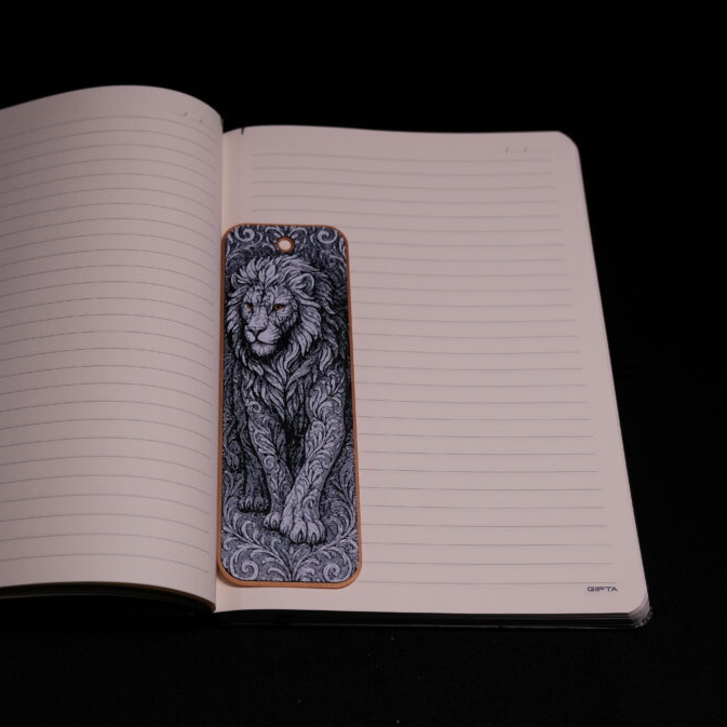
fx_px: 1259
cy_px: 359
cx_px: 219
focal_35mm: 53
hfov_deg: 31.8
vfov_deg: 32.2
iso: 200
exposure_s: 1/25
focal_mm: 27.1
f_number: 4.4
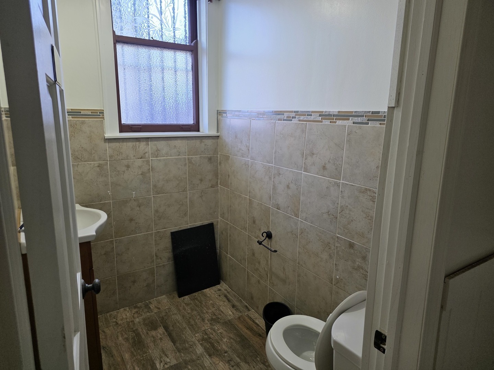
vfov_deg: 58.9
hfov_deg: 73.9
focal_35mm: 23
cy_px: 185
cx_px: 247
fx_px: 328
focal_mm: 6.25
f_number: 1.7
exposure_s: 1/180
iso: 160
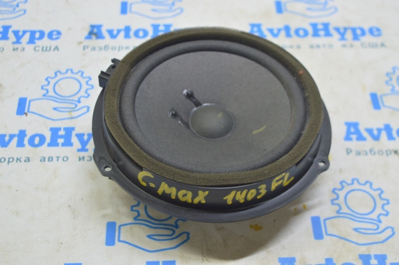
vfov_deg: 22.6
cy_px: 132
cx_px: 200
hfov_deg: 33.4
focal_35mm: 60
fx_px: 664
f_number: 5.6
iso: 400
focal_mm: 40
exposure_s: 1/20
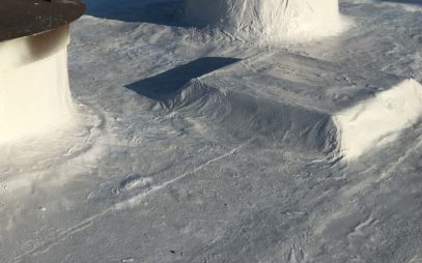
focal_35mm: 58
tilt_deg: -10.0
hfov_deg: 33.4
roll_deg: +0.7
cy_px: 5
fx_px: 667
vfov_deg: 21.6
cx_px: 50
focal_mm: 4.15
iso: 25
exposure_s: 1/2747
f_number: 2.2
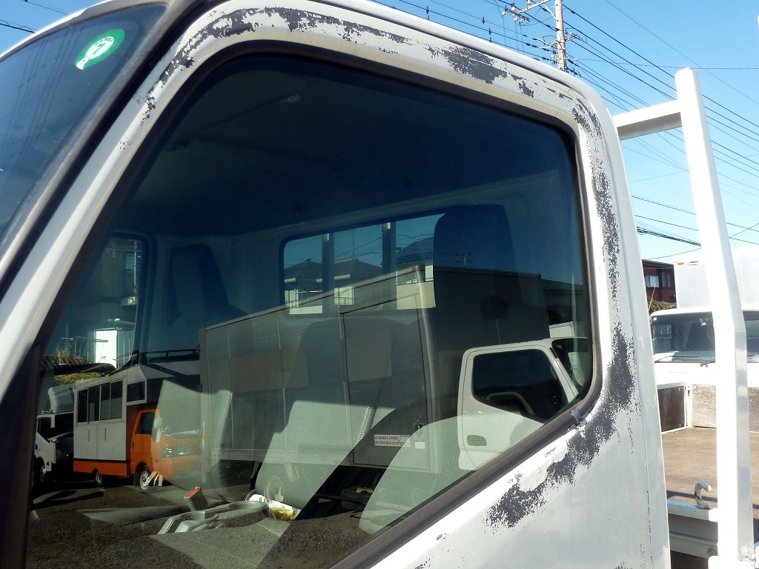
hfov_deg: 60.0
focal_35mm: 30
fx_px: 658
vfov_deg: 46.8
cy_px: 284
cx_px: 380
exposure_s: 1/320
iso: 80
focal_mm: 5
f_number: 4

= = = =

Transcribe the lines that run from the line bearing "f_number: 4.4" through the last line of the data. Keep the wording exact and leave out every picture.

Answer space:
f_number: 4.4
vfov_deg: 58.9
hfov_deg: 73.9
focal_35mm: 23
cy_px: 185
cx_px: 247
fx_px: 328
focal_mm: 6.25
f_number: 1.7
exposure_s: 1/180
iso: 160
vfov_deg: 22.6
cy_px: 132
cx_px: 200
hfov_deg: 33.4
focal_35mm: 60
fx_px: 664
f_number: 5.6
iso: 400
focal_mm: 40
exposure_s: 1/20
focal_35mm: 58
tilt_deg: -10.0
hfov_deg: 33.4
roll_deg: +0.7
cy_px: 5
fx_px: 667
vfov_deg: 21.6
cx_px: 50
focal_mm: 4.15
iso: 25
exposure_s: 1/2747
f_number: 2.2
hfov_deg: 60.0
focal_35mm: 30
fx_px: 658
vfov_deg: 46.8
cy_px: 284
cx_px: 380
exposure_s: 1/320
iso: 80
focal_mm: 5
f_number: 4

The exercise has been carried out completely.